INDRANIL R. BARDHAN (bardhan@utdallas.edu) is an associate professor of management information systems and accounting and information management at the University of Texas at Dallas. His research interests are in the areas of information technology valuation, business impact of information systems on supply chain and firm performance, and healthcare informatics. His research has been published in leading journals, including Information Systems Research, Journal of Management Information Systems, MIS Quarterly, Operations Research Management and Service Operations Management, Production & Operations Management, European Journal of Operations Research, Annals of Operations Research, Journal of Productivity Analysis, and Journal of the Operations Research Society of Japan. He has 10 years of management consulting experience and has advised Fortune 500 executives on information technology strategy and systems implementation.
HALUK DEMIRKAN (haluk.demirkan@asu.edu) is a clinical associate professor of information systems and a member of the research faculty of the Center for Services Leadership at the W.P. Carey School of Business at Arizona State University. He has a doctorate in information systems and operations management from the University of Florida, and his research in service science and service-oriented management and technology solutions has included recent industry-sponsored research projects with American Express, Intel, IBM, MicroStrategy, and Teradata. His research has appeared in Journal of the Association for Information Systems, European Journal of Operational Research, IEEE Transactions, Electronic Commerce Research and Applications, IS Frontiers, Communications of the ACM, Information Systems and E-Business Management, and International Journal of Services Science. He has 15 years of consulting experience in the areas of service-oriented solutions, information supply chain, business intelligence, and strategic business engineering with Fortune 100 companies. He is a recent recipient of the IBM Faculty Award for a research project titled ‘Design Science for Self-Service Systems.’

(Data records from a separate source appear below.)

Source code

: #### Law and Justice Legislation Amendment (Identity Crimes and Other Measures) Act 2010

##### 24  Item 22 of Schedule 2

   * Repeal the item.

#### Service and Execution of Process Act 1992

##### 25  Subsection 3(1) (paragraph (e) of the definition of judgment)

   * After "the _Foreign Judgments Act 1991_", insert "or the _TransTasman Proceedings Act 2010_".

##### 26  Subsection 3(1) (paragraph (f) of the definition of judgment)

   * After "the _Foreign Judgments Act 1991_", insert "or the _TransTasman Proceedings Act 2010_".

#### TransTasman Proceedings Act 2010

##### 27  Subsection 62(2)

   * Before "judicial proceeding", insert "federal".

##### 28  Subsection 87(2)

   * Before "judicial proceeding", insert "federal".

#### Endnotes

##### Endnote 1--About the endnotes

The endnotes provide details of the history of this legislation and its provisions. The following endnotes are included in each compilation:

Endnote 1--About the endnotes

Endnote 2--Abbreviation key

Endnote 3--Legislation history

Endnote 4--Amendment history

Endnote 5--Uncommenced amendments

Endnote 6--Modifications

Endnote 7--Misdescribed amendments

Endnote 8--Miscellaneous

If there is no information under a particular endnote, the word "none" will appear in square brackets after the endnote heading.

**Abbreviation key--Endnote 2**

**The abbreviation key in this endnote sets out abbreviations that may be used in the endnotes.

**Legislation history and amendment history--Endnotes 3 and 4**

P.K. KANNAN (pkannan@rhsmith.umd.edu) is a professor of marketing at the Robert H. Smith School of Business at the University of Maryland. He is the director for the Center of Excellence in Service. His research stream focuses on new product/service development, design and pricing digital products and product lines, marketing and product development on the Internet, e service, and customer loyalty. He has received several grants from the National Science Foundation, Mellon Foundation, Science Applications International Corp., and PricewaterhouseCoopers. He has published in Marketing Science, Management Science, Journal of Marketing Research, International Journal of Electronic Commerce, and Communications of the ACM. His research won the John Little Best Paper Award (2008) and the INFORMS Society for Marketing Science Practice Prize Award (2007). He serves on the editorial boards of Marketing Science, Journal of Marketing, Journal of the Academy of Marketing Science, International Journal of Electronic Commerce, and Journal of Service Research.
ROBERT J. KAUFFMAN (rkauffman@asu.edu) is the W.P. Carey Chair in information systems at the W.P. Carey School of Business, Arizona State University, where he holds appointments in information systems, finance, supply chain, and the School of Computing and Informatics. He has served on the faculty at New York University, Minnesota, and Rochester. His research interests span the economics of IS, competitive strategy and technology, IT value, pricing, supply chain management, and theory development and empirical methods. He has published in many leading journals, and in the past five years has won outstanding research awards from the Institute of Electrical and Electronic Engineers, Association for Information Systems, Institute for Operations Research and the Management Sciences, International Conference on Electronic Commerce, and Hawaii International Conference on System Sciences.